Dans notre expérience, 5 jours ont suffi à créer le levain à partir de farine et d’eau. Au bout d’une semaine, on peut faire du pain, mais le levain est encore sensible aux forts écarts de nourrissage : on doit encore le faire régulièrement. Au bout de 15 jours, le levain est généralement suffisamment résistant pour rester plusieurs jours au réfrigérateur dans être nourri.


[1Environ 70 variétés de bactéries naturelles ont été répertoriées sur nos blés européens, qui combinées entre elles donnent une infinité de levains.
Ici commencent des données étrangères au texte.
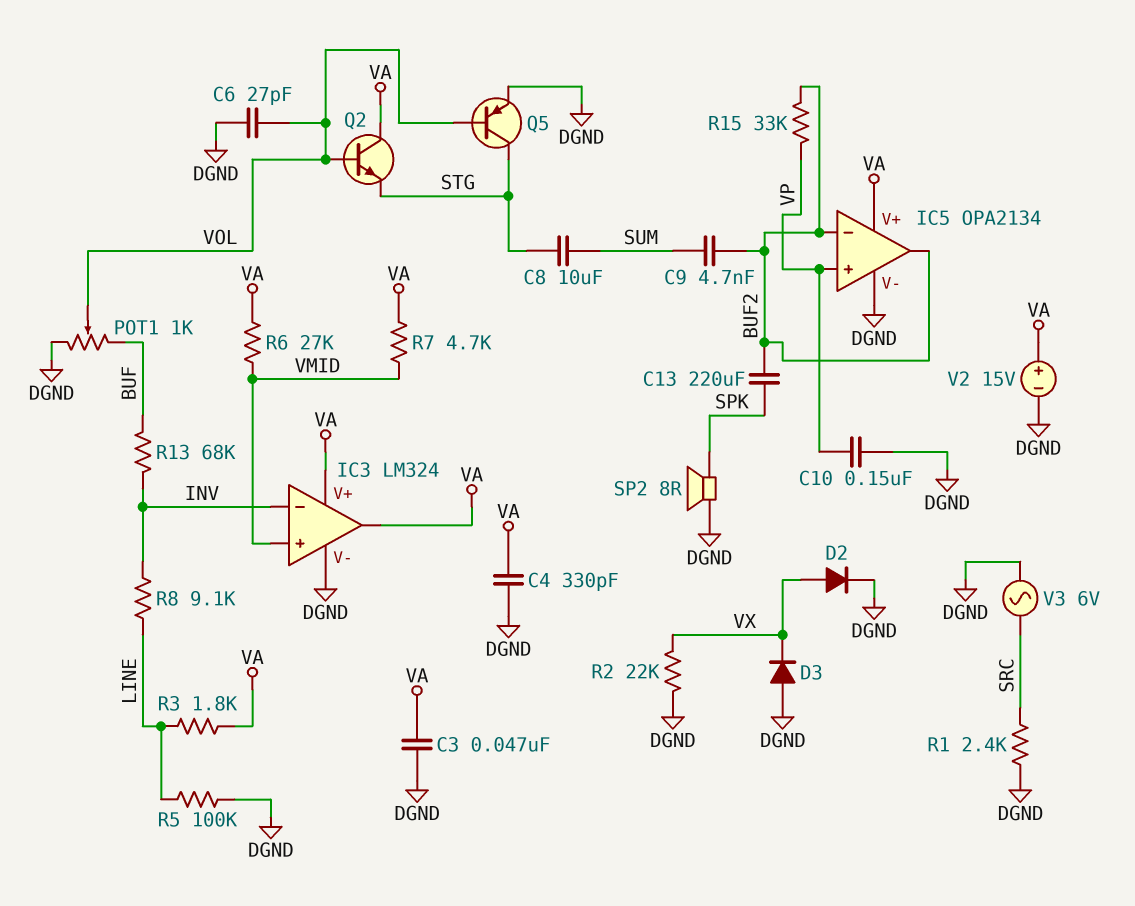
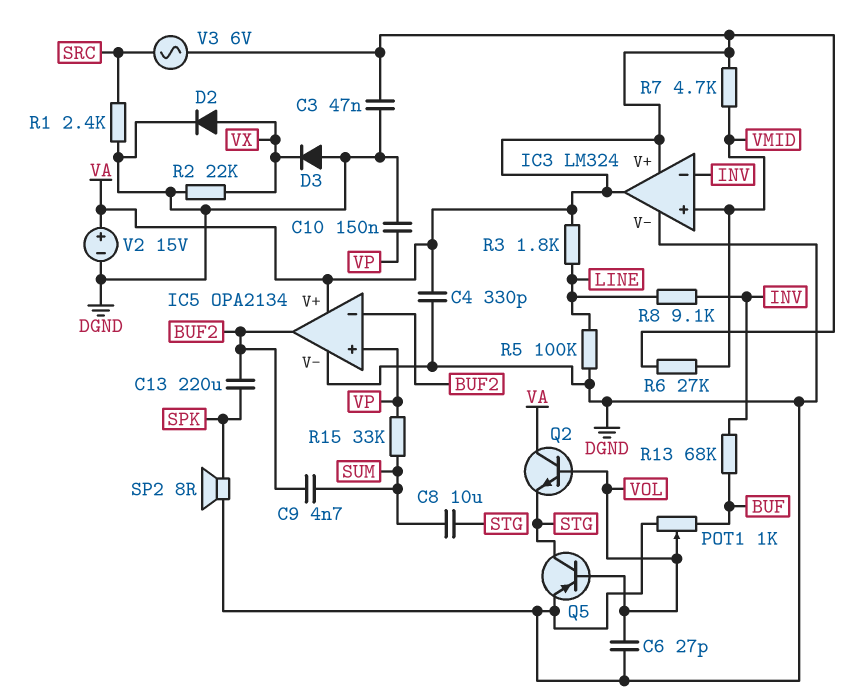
R15: 33k (BUF2, VP) -> 33k (SUM, VP)
V3: AC 6V (DGND, SRC) -> AC 6V (SRC, VA)

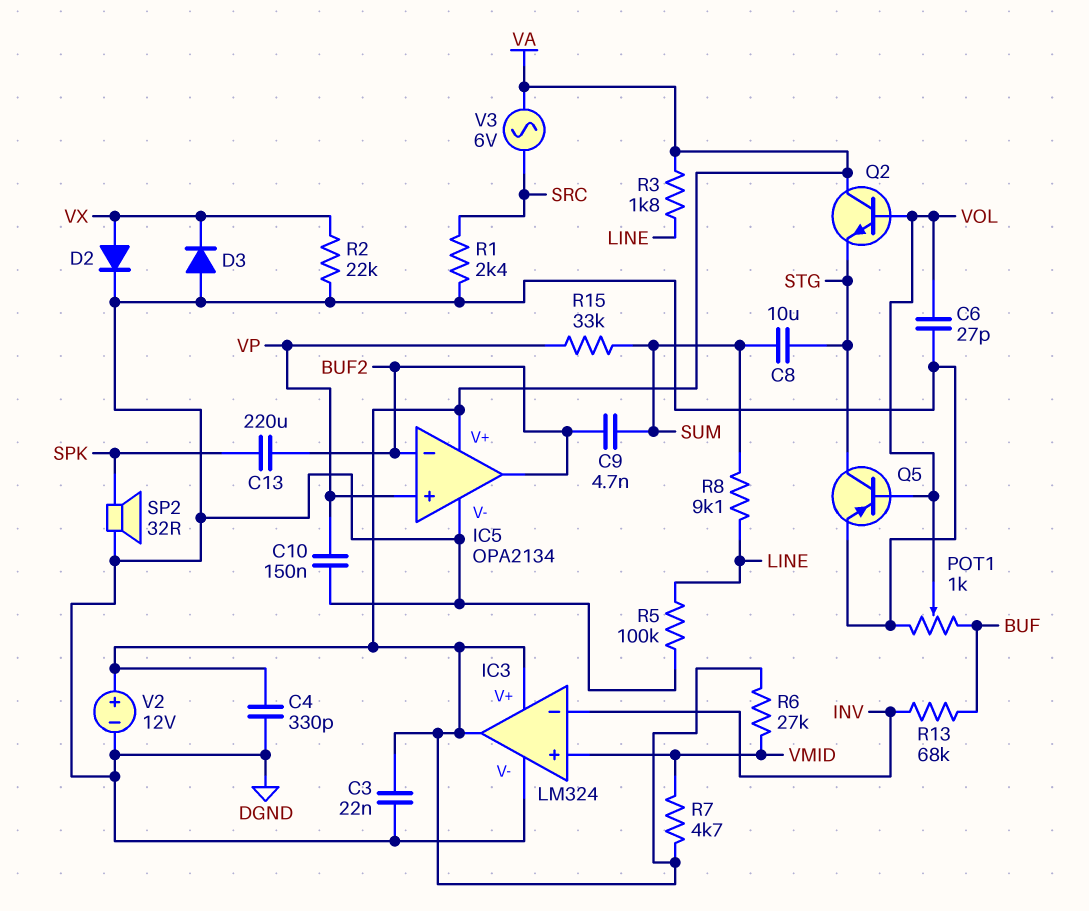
C3: 47nF (DGND, VA) -> 22nF (DGND, VA)
R8: 9.1k (INV, LINE) -> 9.1k (LINE, SUM)
SP2: speaker 8R (DGND, SPK) -> speaker 32R (DGND, SPK)
V2: 15V (plus VA, minus DGND) -> 12V (plus VA, minus DGND)

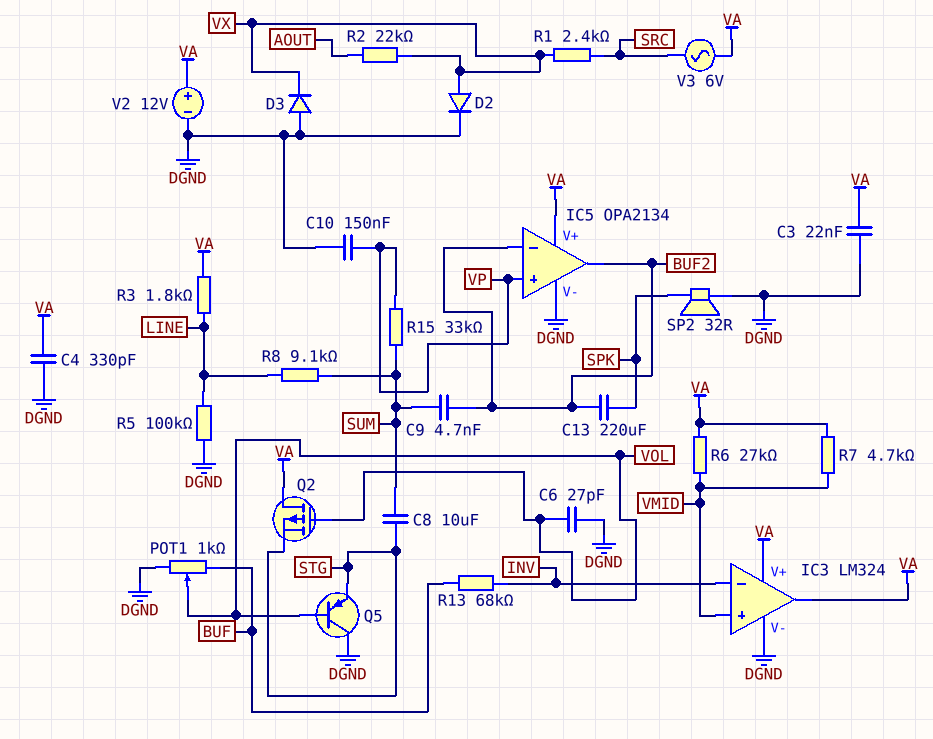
Q2: NPN (B VOL, C VA, E STG) -> PMOS (G VOL, D VA, S STG)
Q5: PNP (B VOL, C STG, E DGND) -> PNP (B VOL, C DGND, E STG)
R1: 2.4k (DGND, SRC) -> 2.4k (SRC, VX)
R2: 22k (DGND, VX) -> 22k (AOUT, VX)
Chaque fournil, chaque maison où l’on fait son pain, développe son propre levain, issu de l’assemblage de ces différentes bactéries. Il a été remarqué que chaque levain est composé d’environ 35 familles de bactéries, parmi les 70 connues.

[2les bactéries lactiques présentes dans le pain au levain ont la capacité de libérer des antioxydants

[3L’acidification du milieu permise par le levain, ou lors de la germination, libère les éléments minéraux et les rend digestes et disponibles.

[4L’indice glycémique des pains au levain sur farines de meules ou complète, est beaucoup plus bas que ceux réalisés à partir de farines blanches et à la levure.